▸ **WHAT IS BEING ASKED**: Return all the entries word for word, minus the pictures.

▸ **RECORDS PROVIDED**:

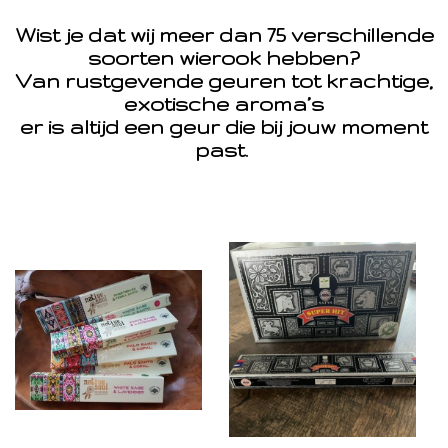
Wist je dat wij meer dan 75 verschillende
soorten wierook hebben?
Van rustgevende geuren tot krachtige,
exotische aroma’s
er is altijd een geur die bij jouw moment
past.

▸ **OUTPUT FOR THIS EXERCISE**:
Wist je dat wij meer dan 75 verschillende
soorten wierook hebben?
Van rustgevende geuren tot krachtige,
exotische aroma’s
er is altijd een geur die bij jouw moment
past.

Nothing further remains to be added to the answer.